Kenyan Voters
Kenyan voters wait to cast their ballots in front of a polling station during the presidential and parliamentary elections near town of Magadi some 53 miles south of Nairobi Sunday. Reuters/Goran Tomasevic

Results of the presidential election in Kenya are yet to be released, but an early provisional tally Monday night, based on about 10 percent of ballots cast, shows Uhuru Kenyatta, son of Kenya's founding father and an accused criminal, in the lead.

Reuters reports that, of the 14.3 million registered voters in the East African country of 42 million, turnout was around 70 percent. To accommodate the crowds, many polling stations stayed open late. Some determined voters waited for several hours to cast their ballots.

With only a small fraction of the ballots counted, Kenyatta’s early lead is tenuous.
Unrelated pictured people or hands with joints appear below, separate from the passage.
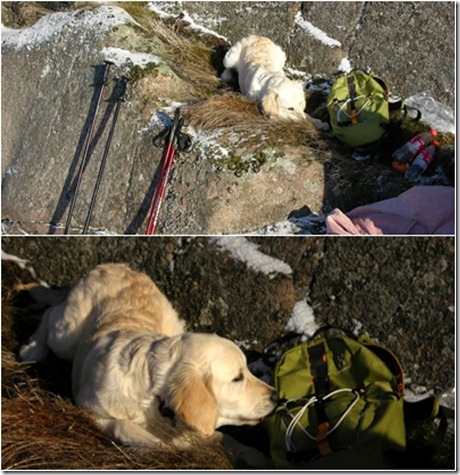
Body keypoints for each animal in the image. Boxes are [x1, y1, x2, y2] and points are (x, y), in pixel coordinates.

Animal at [20, 266, 276, 466]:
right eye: (237, 378)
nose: (276, 396)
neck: (155, 401)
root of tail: (114, 265)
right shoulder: (92, 409)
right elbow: (126, 427)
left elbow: (223, 438)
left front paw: (253, 455)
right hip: (66, 336)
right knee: (50, 314)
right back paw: (32, 349)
Kenya’s Independent Electoral and Boundaries Commission will continue to release provisional results as the night goes on. If no candidate wins 50 percent of the vote, a runoff election will be held in mid-April.

Kenyatta is the son of Kenya's founder and first president, Jomo Kenyatta. His party is the National Alliance, or TNA. His main opponent, current Prime Minister Raila Odinga, represents the Orange Democratic Party. In this election, as in polls past, tribal affiliations may prove more important than political ones -- Kenyatta is a member of the populous and influential Kikuyu tribe, while Odinga is of the Luo community, like U.S. President Barack Obama's family.

Monday kicked off the first presidential election since 2007, when the results of a contest between Odinga and current President Mwai Kibaki spurred weeks of violence that killed more than 1,200 people and displaced hundreds of thousands. The clashes hinged mainly on tribal loyalties -- this time around, officials cautioned against violence, and security officials were out in full force.

On Monday, about 15 people were reported killed in the southeastern region surrounding the port of Mombasa, though the incident could very well have been a product of separatist conflicts rather than ethnic divisions. Across the rest of the country, there have so far been no reports of election-related fatalities.

If the early ballot counts prove accurate and Kenyatta wins, his next challenge will come not from Nairobi but from the Hague. The International Criminal Court has charged him for his role in inciting violence after the 2007 election. He is expected to begin trial sometime this year. If Kenyatta is elected to lead Kenya and then convicted of crimes against humanity, it would disrupt stability in the country and imperil Kenya’s diplomatic standing.